Although there were limitations/biases in all the selected studies included in this review, the studies that used behavioral or structural analysis/outcomes showed success in terms of neurological improvement using some sensitive motor tests as well as the reduction of the penumbra or ischemic brain area. Four decades of preclinical research demonstrating the survival, functional integration, and behavioral effects of transplanted SCs in experimental/preclinical stroke models have provided an ample scientific basis to facilitate the translation of clinical trials of SC therapy into treatments for stroke patients[62]. Although therapeutic efficacy has been demonstrated by the functional and structural outcomes of preclinical studies, there have been no relevant outcomes in clinical studies[11]. The best time window for cellular therapy for ischemic stroke has not yet been defined, and a recent clinical trial[71] and Cochrane review[59] suggested a time window between 24 and 36 h after the stroke event. However, a long clinical follow-up is necessary in combination with the use of the homing imaging technique as the gold standard to address the gap between the clinical application and the preclinical cellular therapy outcome. Thus, the prescription of SCs labeled with SPION according to this review may help improve future clinical trials.

ARTICLE HIGHLIGHTS

Research background

Stroke survivors commonly suffer from disabilities requiring temporary or lifelong assistance, resulting in a substantial economic burden for poststroke care and stem cell (SC) therapeutics appear to be a promising alternative for intervention in stroke therapy. However, the efficacy of SC therapy depends on the SC homing ability and engraftment into the injury site over a long period of time.

Research motivation

The analysis of the homing and tracking SC processes is a pivotal strategy for utilizing preclinical results to increase translational knowledge to improve stroke care at the bedside.

Research objectives

In this systematic review, we aim to evaluate SC migration homing, tracking and therapeutic efficacy in the treatment of stroke using nanoparticles.

Research methods

A systematic literature search was performed to identify articles published prior to November 2019 that were indexed in PubMed and Scopus.
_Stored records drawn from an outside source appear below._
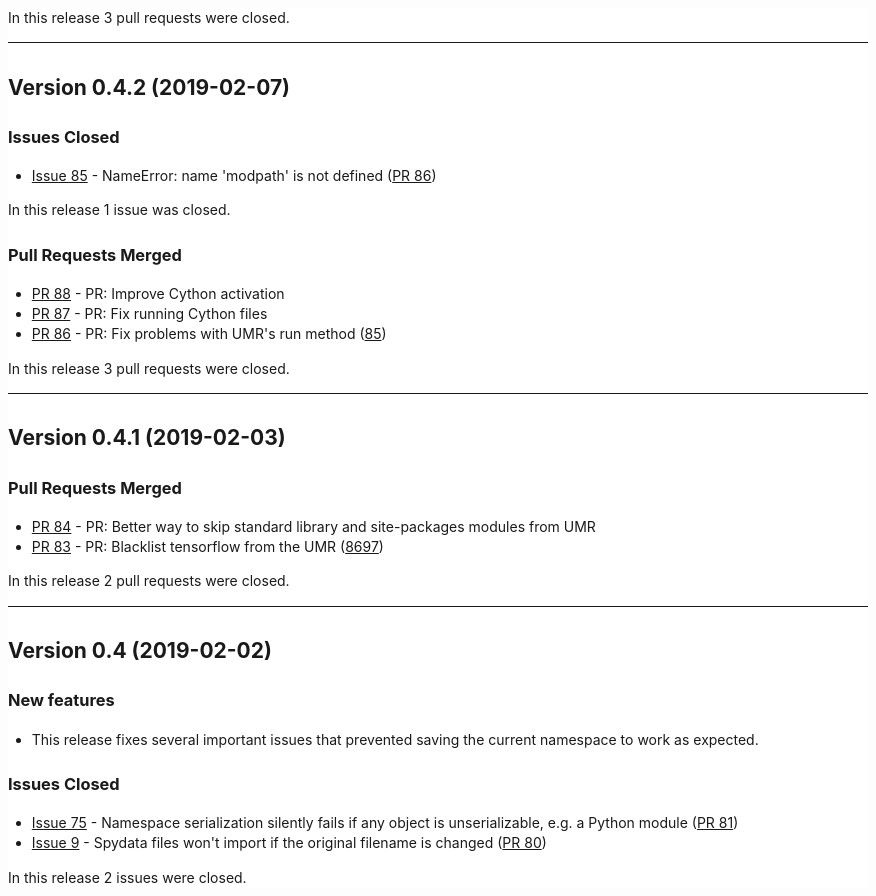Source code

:In this release 3 pull requests were closed.

----

## Version 0.4.2 (2019-02-07)

### Issues Closed

* [Issue 85](https://github.com/spyder-ide/spyder-kernels/issues/85) - NameError: name 'modpath' is not defined ([PR 86](https://github.com/spyder-ide/spyder-kernels/pull/86))

In this release 1 issue was closed.

### Pull Requests Merged

* [PR 88](https://github.com/spyder-ide/spyder-kernels/pull/88) - PR: Improve Cython activation
* [PR 87](https://github.com/spyder-ide/spyder-kernels/pull/87) - PR: Fix running Cython files
* [PR 86](https://github.com/spyder-ide/spyder-kernels/pull/86) - PR: Fix problems with UMR's run method ([85](https://github.com/spyder-ide/spyder-kernels/issues/85))

In this release 3 pull requests were closed.

----

## Version 0.4.1 (2019-02-03)

### Pull Requests Merged

* [PR 84](https://github.com/spyder-ide/spyder-kernels/pull/84) - PR: Better way to skip standard library and site-packages modules from UMR
* [PR 83](https://github.com/spyder-ide/spyder-kernels/pull/83) - PR: Blacklist tensorflow from the UMR ([8697](https://github.com/spyder-ide/spyder/issues/8697))

In this release 2 pull requests were closed.

----

## Version 0.4 (2019-02-02)

### New features
* This release fixes several important issues that prevented
  saving the current namespace to work as expected.

### Issues Closed

* [Issue 75](https://github.com/spyder-ide/spyder-kernels/issues/75) - Namespace serialization silently fails if any object is unserializable, e.g. a Python module ([PR 81](https://github.com/spyder-ide/spyder-kernels/pull/81))
* [Issue 9](https://github.com/spyder-ide/spyder-kernels/issues/9) - Spydata files won't import if the original filename is changed ([PR 80](https://github.com/spyder-ide/spyder-kernels/pull/80))

In this release 2 issues were closed.
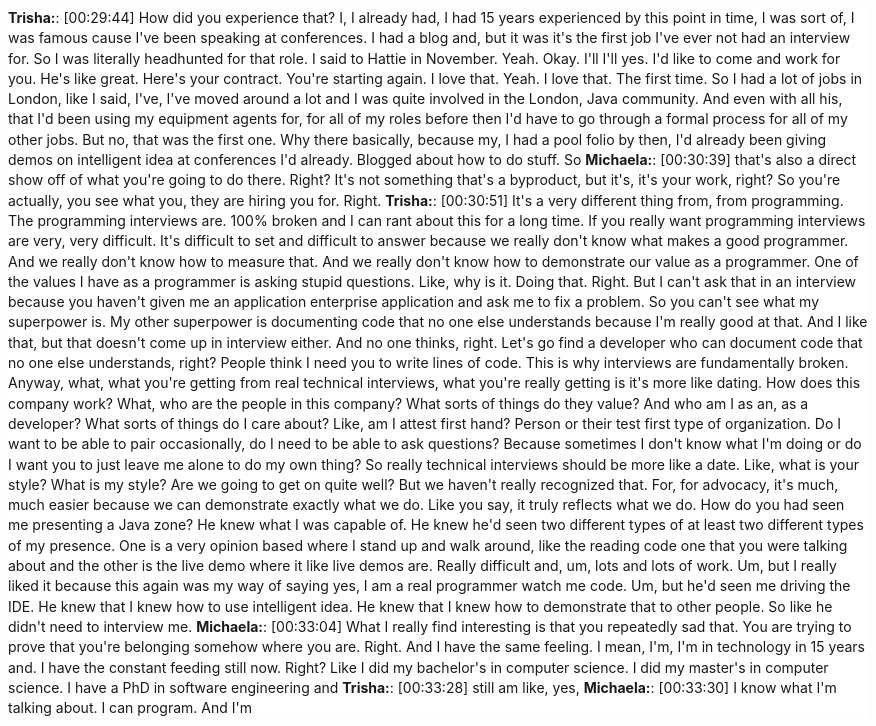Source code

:**Trisha:**: [00:29:44] How did you experience that? I, I already had, I had 15 
years experienced by this point in time, I was sort of, I was famous cause I've 
been speaking at conferences. I had a blog and, but it was it's the first job 
I've ever not had an interview for. So I was literally headhunted for that role.
I said to Hattie in November. Yeah. Okay. I'll I'll yes. I'd like to come and 
work for you. He's like great. Here's your contract. You're starting again. I 
love that. Yeah. I love that. The first time. So I had a lot of jobs in London, 
like I said, I've, I've moved around a lot and I was quite involved in the 
London, Java community.
And even with all his, that I'd been using my equipment agents for, for all of 
my roles before then I'd have to go through a formal process for all of my other 
jobs. But no, that was the first one. Why there basically, because my, I had a 
pool folio by then, I'd already been giving demos on intelligent idea at 
conferences I'd already.
Blogged about how to do stuff. So 
**Michaela:**: [00:30:39] that's also a direct show off of what you're going to 
do there. Right? It's not something that's a byproduct, but it's, it's your 
work, right? So you're actually, you see what you, they are hiring you for. 
Right. 
**Trisha:**: [00:30:51] It's a very different thing from, from programming. The 
programming interviews are.
100% broken and I can rant about this for a long time. If you really want 
programming interviews are very, very difficult. It's difficult to set and 
difficult to answer because we really don't know what makes a good programmer. 
And we really don't know how to measure that. And we really don't know how to 
demonstrate our value as a programmer.
One of the values I have as a programmer is asking stupid questions. Like, why 
is it. Doing that. Right. But I can't ask that in an interview because you 
haven't given me an application enterprise application and ask me to fix a 
problem. So you can't see what my superpower is. My other superpower is 
documenting code that no one else understands because I'm really good at that.
And I like that, but that doesn't come up in interview either. And no one 
thinks, right. Let's go find a developer who can document code that no one else 
understands, right? People think I need you to write lines of code. This is why 
interviews are fundamentally broken. Anyway, what, what you're getting from real 
technical interviews, what you're really getting is it's more like dating.
How does this company work? What, who are the people in this company? What sorts 
of things do they value? And who am I as an, as a developer? What sorts of 
things do I care about? Like, am I attest first hand? Person or their test first 
type of organization. Do I want to be able to pair occasionally, do I need to be 
able to ask questions?
Because sometimes I don't know what I'm doing or do I want you to just leave me 
alone to do my own thing? So really technical interviews should be more like a 
date. Like, what is your style? What is my style? Are we going to get on quite 
well? But we haven't really recognized that. For, for advocacy, it's much, much 
easier because we can demonstrate exactly what we do.
Like you say, it truly reflects what we do. How do you had seen me presenting a 
Java zone? He knew what I was capable of. He knew he'd seen two different types 
of at least two different types of my presence. One is a very opinion based 
where I stand up and walk around, like the reading code one that you were 
talking about and the other is the live demo where it like live demos are.
Really difficult and, um, lots and lots of work. Um, but I really liked it 
because this again was my way of saying yes, I am a real programmer watch me 
code. Um, but he'd seen me driving the IDE. He knew that I knew how to use 
intelligent idea. He knew that I knew how to demonstrate that to other people. 
So like he didn't need to interview me.
**Michaela:**: [00:33:04] What I really find interesting is that you repeatedly 
sad that. You are trying to prove that you're belonging somehow where you are. 
Right. And I have the same feeling. I mean, I'm, I'm in technology in 15 years 
and. I have the constant feeding still now. Right? Like I did my bachelor's in 
computer science.
I did my master's in computer science. I have a PhD in software engineering and 
**Trisha:**: [00:33:28] still am like, yes, 
**Michaela:**: [00:33:30] I know what I'm talking about. I can program. And I'm 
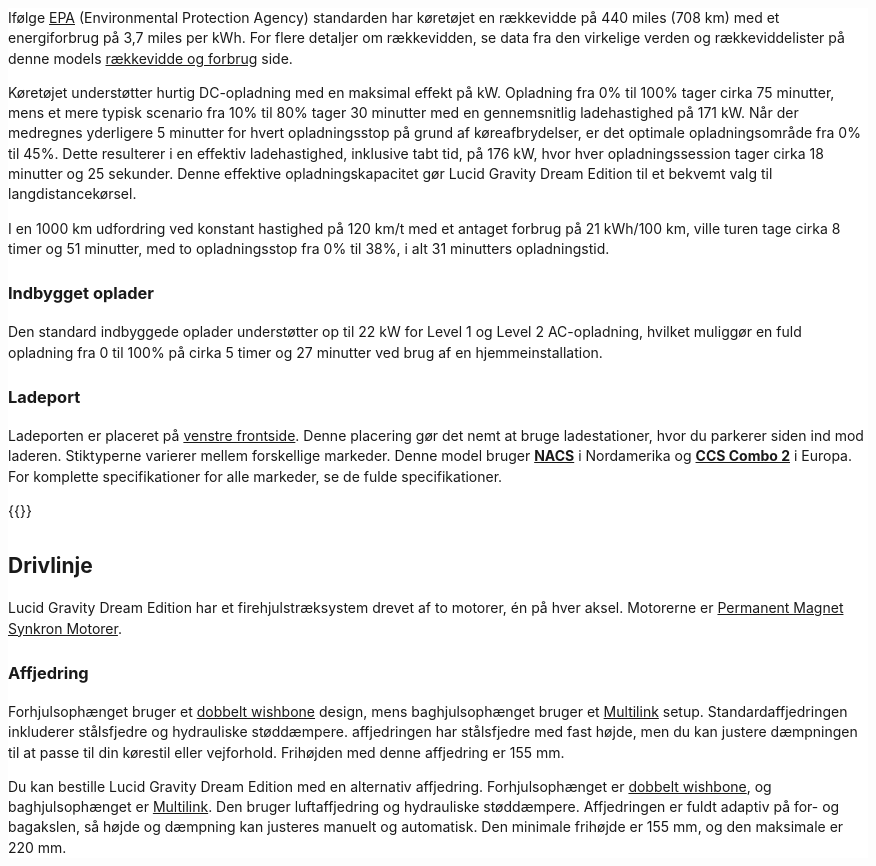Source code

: Ifølge [EPA](../../../../guides/understandingrange/epa/) (Environmental Protection Agency) standarden har køretøjet en rækkevidde på 440 miles (708 km) med et energiforbrug på 3,7 miles per kWh. For flere detaljer om rækkevidden, se data fra den virkelige verden og rækkeviddelister på denne models [rækkevidde og forbrug](rangeandconsumption/) side.

Køretøjet understøtter hurtig DC-opladning med en maksimal effekt på  kW. Opladning fra 0% til 100% tager cirka 75 minutter, mens et mere typisk scenario fra 10% til 80% tager 30 minutter med en gennemsnitlig ladehastighed på 171 kW. Når der medregnes yderligere 5 minutter for hvert opladningsstop på grund af køreafbrydelser, er det optimale opladningsområde fra 0% til 45%. Dette resulterer i en effektiv ladehastighed, inklusive tabt tid, på 176 kW, hvor hver opladningssession tager cirka 18 minutter og 25 sekunder. Denne effektive opladningskapacitet gør Lucid Gravity Dream Edition til et bekvemt valg til langdistancekørsel.

I en 1000 km udfordring ved konstant hastighed på 120 km/t med et antaget forbrug på 21 kWh/100 km, ville turen tage cirka 8 timer og 51 minutter, med to opladningsstop fra 0% til 38%, i alt 31 minutters opladningstid.

### Indbygget oplader

Den standard indbyggede oplader understøtter op til 22 kW for Level 1 og Level 2 AC-opladning, hvilket muliggør en fuld opladning fra 0 til 100% på cirka 5 timer og 27 minutter ved brug af en hjemmeinstallation.

### Ladeport

Ladeporten er placeret på [venstre frontside](../../../../technology/charging/connectors/#front-side). Denne placering gør det nemt at bruge ladestationer, hvor du parkerer siden ind mod laderen. Stiktyperne varierer mellem forskellige markeder. Denne model bruger [**NACS**](../../../../technology/charging/connectors/#nacs) i Nordamerika og [**CCS Combo 2**](../../../../technology/charging/connectors/#ccs) i Europa. For komplette specifikationer for alle markeder, se de fulde specifikationer.

{{<evkxdisplayaddarticle />}}

<a id="section-drivetrain" style="display: block; position: relative; top: -60px; visibility: hidden;"></a>

## Drivlinje

Lucid Gravity Dream Edition har et firehjulstræksystem drevet af to motorer, én på hver aksel. Motorerne er [Permanent Magnet Synkron Motorer](../../../../technology/motors/pmsm/).

### Affjedring

Forhjulsophænget bruger et [dobbelt wishbone](../../../../technology/suspension/#double-wishbone) design, mens baghjulsophænget bruger et [Multilink](../../../../technology/suspension/#multilink) setup. Standardaffjedringen inkluderer stålsfjedre og hydrauliske støddæmpere. affjedringen har stålsfjedre med fast højde, men du kan justere dæmpningen til at passe til din kørestil eller vejforhold. Frihøjden med denne affjedring er 155 mm.

Du kan bestille Lucid Gravity Dream Edition med en alternativ  affjedring. Forhjulsophænget er [dobbelt wishbone](../../../../technology/suspension/#double-wishbone), og baghjulsophænget er [Multilink](../../../../technology/suspension/#multilink). Den bruger luftaffjedring og hydrauliske støddæmpere. Affjedringen er fuldt adaptiv på for- og bagakslen, så højde og dæmpning kan justeres manuelt og automatisk. Den minimale frihøjde er 155 mm, og den maksimale er 220 mm.
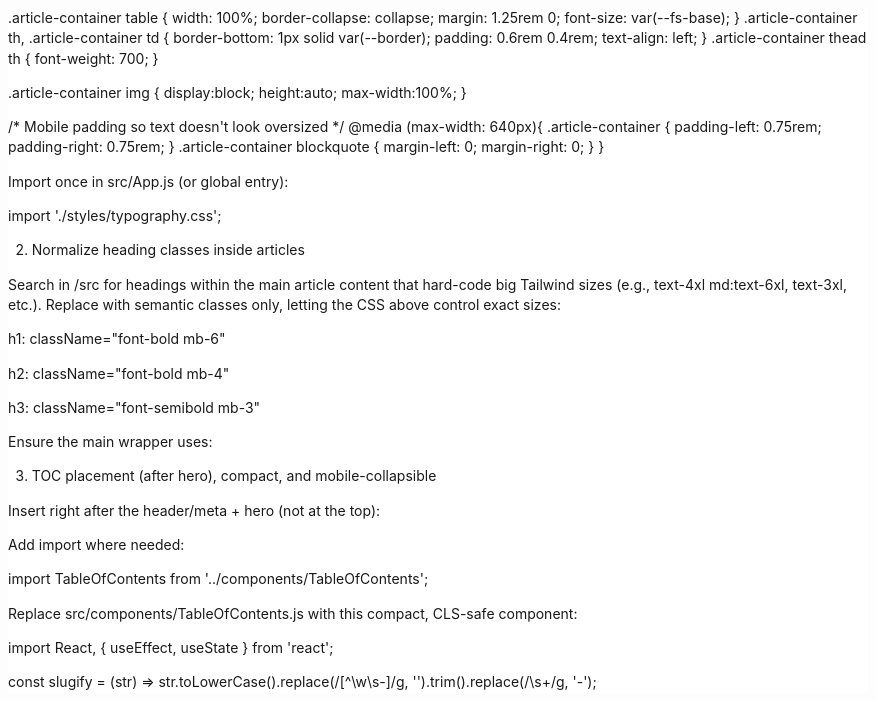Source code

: .article-container table {
  width: 100%;
  border-collapse: collapse;
  margin: 1.25rem 0;
  font-size: var(--fs-base);
}
.article-container th, .article-container td {
  border-bottom: 1px solid var(--border);
  padding: 0.6rem 0.4rem;
  text-align: left;
}
.article-container thead th { font-weight: 700; }

.article-container img { display:block; height:auto; max-width:100%; }

/* Mobile padding so text doesn't look oversized */
@media (max-width: 640px){
  .article-container { padding-left: 0.75rem; padding-right: 0.75rem; }
  .article-container blockquote { margin-left: 0; margin-right: 0; }
}


Import once in src/App.js (or global entry):

import './styles/typography.css';

2) Normalize heading classes inside articles

Search in /src for headings within the main article content that hard-code big Tailwind sizes (e.g., text-4xl md:text-6xl, text-3xl, etc.). Replace with semantic classes only, letting the CSS above control exact sizes:

h1: className="font-bold mb-6"

h2: className="font-bold mb-4"

h3: className="font-semibold mb-3"

Ensure the main wrapper uses:

<article className="article-container mx-auto">

3) TOC placement (after hero), compact, and mobile-collapsible

Insert right after the header/meta + hero (not at the top):

<div id="toc-anchor" className="mb-10" />
<TableOfContents rootSelector="article" anchorSelector="#toc-anchor" />


Add import where needed:

import TableOfContents from '../components/TableOfContents';


Replace src/components/TableOfContents.js with this compact, CLS-safe component:

import React, { useEffect, useState } from 'react';

const slugify = (str) =>
  str.toLowerCase().replace(/[^\w\s-]/g, '').trim().replace(/\s+/g, '-');
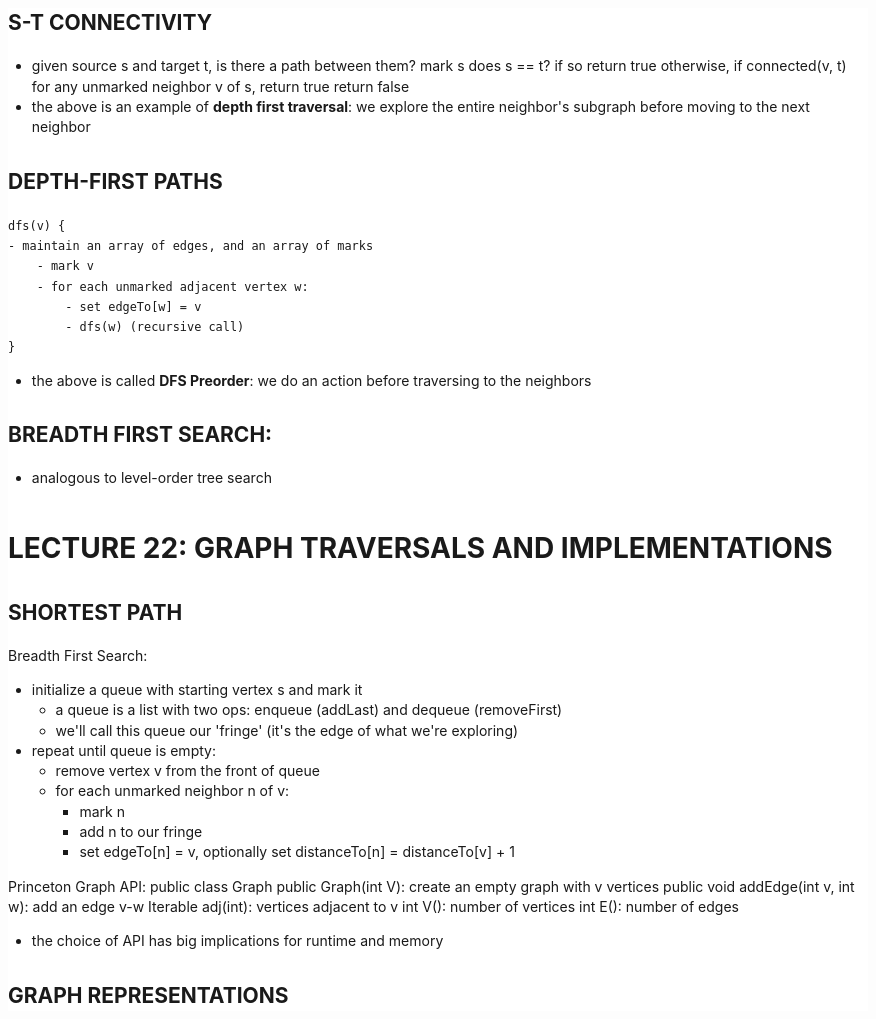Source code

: ## S-T CONNECTIVITY
- given source s and target t, is there a path between them?
        mark s
        does s == t? if so return true
        otherwise, if connected(v, t) for any unmarked neighbor v of s, return true
        return false
- the above is an example of **depth first traversal**: we explore the entire neighbor's subgraph before moving to the next neighbor

## DEPTH-FIRST PATHS
    dfs(v) {
    - maintain an array of edges, and an array of marks
        - mark v
        - for each unmarked adjacent vertex w:
            - set edgeTo[w] = v
            - dfs(w) (recursive call)
    }

- the above is called **DFS Preorder**: we do an action before traversing to the neighbors

## BREADTH FIRST SEARCH:
- analogous to level-order tree search


# LECTURE 22: GRAPH TRAVERSALS AND IMPLEMENTATIONS

## SHORTEST PATH
Breadth First Search:
- initialize a queue with starting vertex s and mark it
    - a queue is a list with two ops: enqueue (addLast) and dequeue (removeFirst)
    - we'll call this queue our 'fringe' (it's the edge of what we're exploring)
- repeat until queue is empty:
    - remove vertex v from the front of queue
    - for each unmarked neighbor n of v:
        - mark n
        - add n to our fringe
        - set edgeTo[n] = v, optionally set distanceTo[n] = distanceTo[v] + 1


Princeton Graph API:
    public class Graph
        public Graph(int V):               create an empty graph with v vertices
        public void addEdge(int v, int w): add an edge v-w
        Iterable<Integer> adj(int):        vertices adjacent to v
        int V():                           number of vertices
        int E():                           number of edges

- the choice of API has big implications for runtime and memory

## GRAPH REPRESENTATIONS
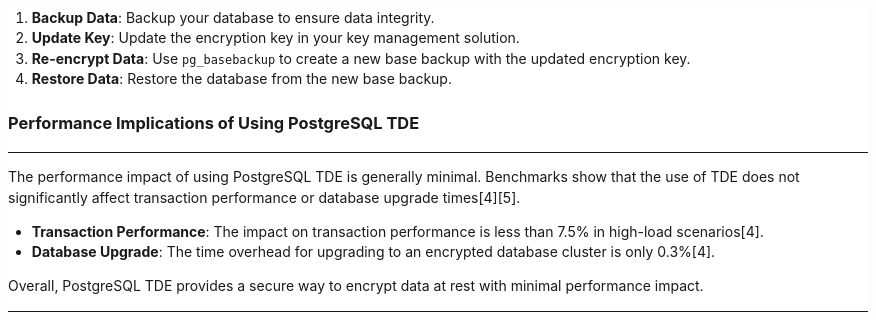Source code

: 1. **Backup Data**: Backup your database to ensure data integrity.
2. **Update Key**: Update the encryption key in your key management solution.
3. **Re-encrypt Data**: Use `pg_basebackup` to create a new base backup with the updated encryption key.
4. **Restore Data**: Restore the database from the new base backup.

### Performance Implications of Using PostgreSQL TDE
---------------------------------------------------

The performance impact of using PostgreSQL TDE is generally minimal. Benchmarks show that the use of TDE does not significantly affect transaction performance or database upgrade times[4][5].

- **Transaction Performance**: The impact on transaction performance is less than 7.5% in high-load scenarios[4].
- **Database Upgrade**: The time overhead for upgrading to an encrypted database cluster is only 0.3%[4].

Overall, PostgreSQL TDE provides a secure way to encrypt data at rest with minimal performance impact.

---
The following inclusion criteria were used: (1) Studies that used in vivo models of stroke or ischemic brain lesions; (2) Studies of SCs labeled with some type of contrast agent for cell migration detection; and (3) Studies that involved in vivo cellular homing and tracking analysis.

Research results

A total of 82 articles were identified by indexing in Scopus and PubMed. After the inclusion criteria were applied, 35 studies were selected, and the articles were assessed for eligibility; ultimately, only 25 studies were included. Most of the selected studies used SCs from human and mouse bone marrow labeled with magnetic nanoparticles alone or combined with fluorophore dyes. These cells were administered in the stroke model (to treat middle cerebral artery occlusion in 74% of studies and for photothrombotic induction in 26% of studies). Fifty-three percent of studies used xenogeneic grafts for cell therapy, and the migration homing and tracking evaluation was performed by magnetic resonance imaging as well as other techniques, such as near-infrared fluorescence imaging (12%) or bioluminescence assays (12%).

Research conclusions

Our systematic review provides a comprehensive, up-to-date evaluation of the SC migration and efficacy of cellular therapy for brain injury. Cellular therapy demonstrated considerable efficacy with regard to the functional and structural evaluation, as well as the differentiation of the cells in the late stage of evaluation (after 7 d of cell implantation), using protein molecular and other tests.

Research perspectives

In summary, a long clinical follow-up is necessary in combination with the use of the homing imaging technique as the gold standard to address the gap between the clinical application and the preclinical cellular therapy outcome. Thus, the prescription of SCs labeled with SPION according to this review may help improve future clinical trials.